As such, you’ll find a tile fish appetizer accompanied by Sturgeon caviar and onion purée — a sauce you’d never see in traditional Japanese cooking, but pairs exceptionally well with the classic fish.

Chef Wayne Cheng preparing sushi at Jōji.
Chef Wayne Cheng preparing sushi at Jōji.

4. Service will be top-notch, no matter who (or where) you are.

Just as they’ve added their own twists to the food, the team is doing the same when it comes to service.

Any of Ruan’s regulars from Masa will tell you he takes incredible care of his guests, whether they came in on a weekly basis or once a year. Unlike other sushi chefs who like to play favorites, Ruan doesn’t subscribe to that philosophy.

Because the restaurant is so intimate, with just 10 seats at the counter and eight in a private dining room, each of the three chefs will personally oversee sushi service, with servers handling appetizers and beverages.

For repeat guests, they also plan to change up the menu with every new visit, so they may experience something new each time they dine.

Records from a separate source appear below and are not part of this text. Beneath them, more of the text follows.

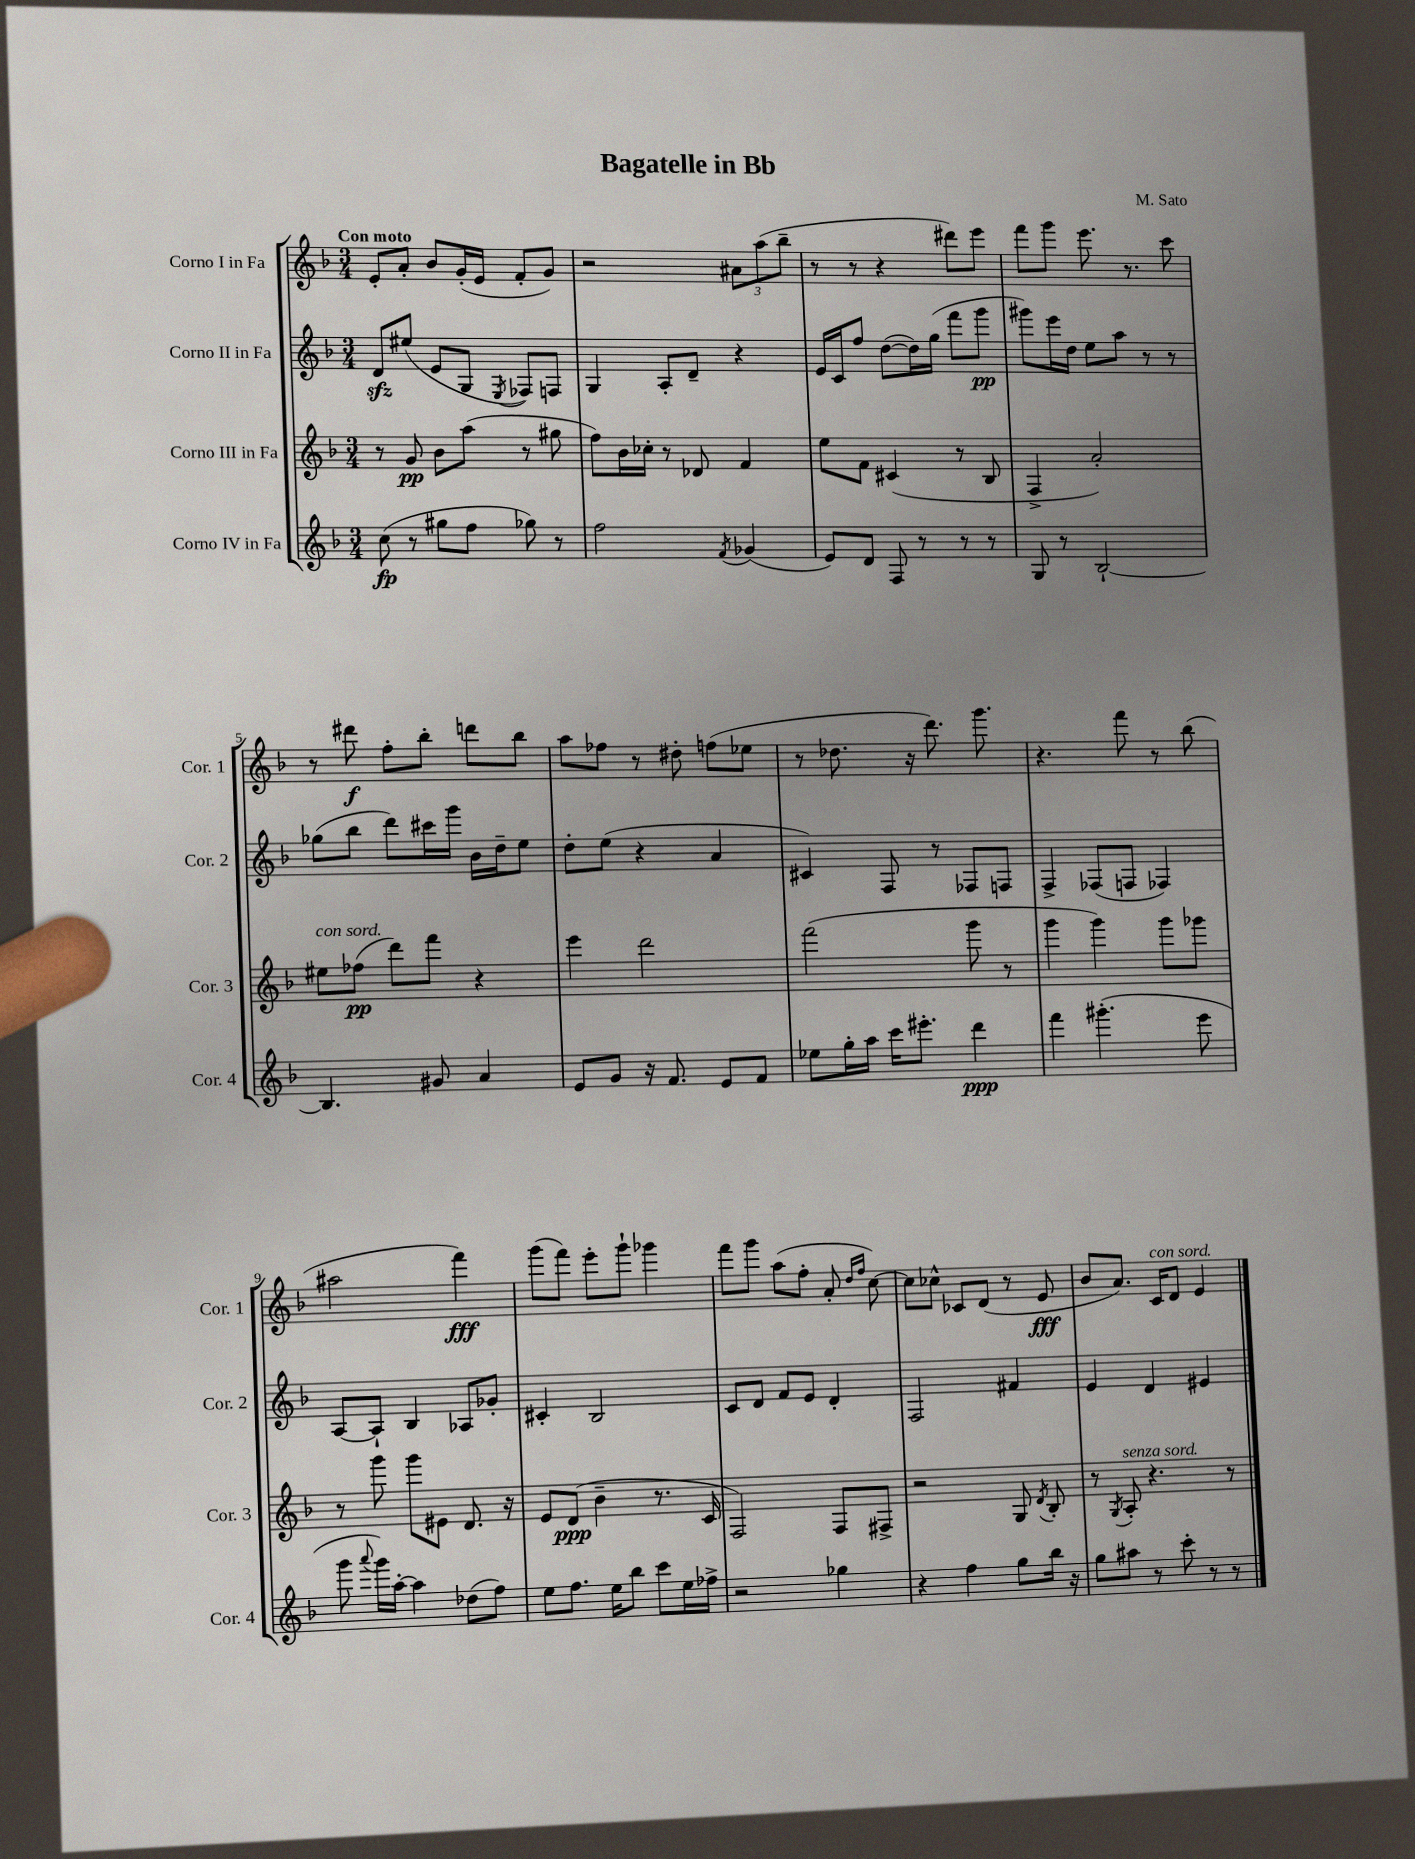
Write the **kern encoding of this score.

**kern	**kern	**kern	**kern
*staff4	*staff3	*staff2	*staff1
*clefG2	*clefG2	*clefG2	*clefG2
*k[b-]	*k[b-]	*k[b-]	*k[b-]
*M3/4	*M3/4	*M3/4	*M3/4
(8cc	8r	8d	8e'
8r	8g	(8ee#	8a'
8gg#	8b-	8e	8b-
8ff	(8aa	8G	(16g'
.	.	.	16e
.	.	8qE	.
8gg-)	8r	8F-)	8f'
8r	8gg#	8F	8g)
=	=	=	=
2ff	8ff)	4G	2r
.	16b-	.	.
.	16cc-'	.	.
.	8r	8A'	.
.	8d-	8d~	.
8qf	.	.	.
(4g-	4f	4r	12a#
.	.	.	(12aa
.	.	.	12bb-~
=	=	=	=
8e)	8ee	16e	8r
.	.	16c	.
8d	8f	8ff	8r
8F	(4c#	([8dd	4r
8r	.	16dd])	.
.	.	(16gg	.
8r	8r	8fff	8ddd#)
8r	8B-	8ggg	8eee
=	=	=	=
8G	4F^	8ggg#)	8fff
8r	.	16eee	8ggg
.	.	16dd	.
[2B-`	2a')	8ee	8.eee
.	.	8aa	.
.	.	.	8.r
.	.	8r	.
.	.	8r	8ccc
=	=	=	=
4.B-]	8ee#	(8gg-	8r
.	(8ff-	8bb-	8ddd#
.	8ddd)	8ddd)	8ff'
8g#	8fff	16ccc#	8bb-'
.	.	16ggg	.
4a	4r	16b-	8ddd
.	.	16dd~	.
.	.	8ee	8bb-
=	=	=	=
8e	4eee	8dd'	8aa
8g	.	(8ee	8ff-
16r	2ddd	4r	8r
8.f	.	.	.
.	.	.	8dd#'
8e	.	4a	(8ff
8f	.	.	8ee-
=	=	=	=
8ee-	(2fff	4c#)	8r
16gg'	.	.	8.dd-
16aa	.	.	.
16ccc	.	8F	.
8.eee#'	.	.	16r
.	.	8r	8.ddd)
4ddd	8ggg	8F-	.
.	.	.	8.ggg
.	8r	8F	.
=	=	=	=
4fff	4ggg	4F^	4.r
(4.ggg#'	4ggg)	(8F-	.
.	.	8F	8fff
.	8ggg	4F-)	8r
8eee	8ggg-	.	(8bb-
=	=	=	=
8ggg	8r	[8A	2aa#
8qqaaa	.	.	.
16ggg)	8ggg	8A`]	.
[16aa'	.	.	.
4aa]	8ggg	4B-	.
.	8e#	.	.
(8dd-	8.d	8A-	4fff)
8ff)	.	8g-'	.
.	16r	.	.
=	=	=	=
8ee	8e	4c#'	(8ggg
8.ff	(8d	.	8fff)
.	4b-~	2B-	8eee'
16ee	.	.	.
8bb-	.	.	8ggg`
8ccc	8.r	.	4ggg-
16ee	.	.	.
16ff-^	16c	.	.
=	=	=	=
2r	2F)	8c	8fff
.	.	8d	8ggg
.	.	8f	(8aa
.	.	8e	8ff'
4gg-	8F	4d'	8a'
.	.	.	16qqdd
.	.	.	16qqff
.	8F#^	.	[8cc)
=	=	=	=
4r	2r	2F	8cc]
.	.	.	8cc-^^
4ff	.	.	8c-
.	.	.	(8d
8gg	8G	4f#	8r
.	8qd	.	.
16bb-	8B-'	.	8e
16r	.	.	.
=	=	=	=
8gg	8r	4e	8b-
.	8qG	.	.
8aa#	8A'	.	8.a)
8r	4.r	4d	.
.	.	.	16c
8ccc'	.	.	8d
8r	.	4e#	4e
8r	8r	.	.
==	==	==	==
*-	*-	*-	*-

5. Pro tip: Don’t skip the cocktails.

In addition to an extensive sake and wine list, the Jōji team has partnered with Takuma Watanabe, of Martiny’s and Angel’s Share fame, for cocktails. Cheng created the food menu for Martiny’s when it opened in April this year, and when Jōji was fine-tuning its drink program, Watanabe was more than happy to return the favor and help his long-time friend.

The collaboration will take the shape of four seasonally rotating cocktails — be sure to look for a shiitake old fashioned and the Umami-tini (with gin, ponzu, mirin, and tomato water) on the opening menu.


The Roji garden at Jōji.


Jōji is open Tuesday through Saturday for two dinner services a night at 5:30 and 8:30 p.m.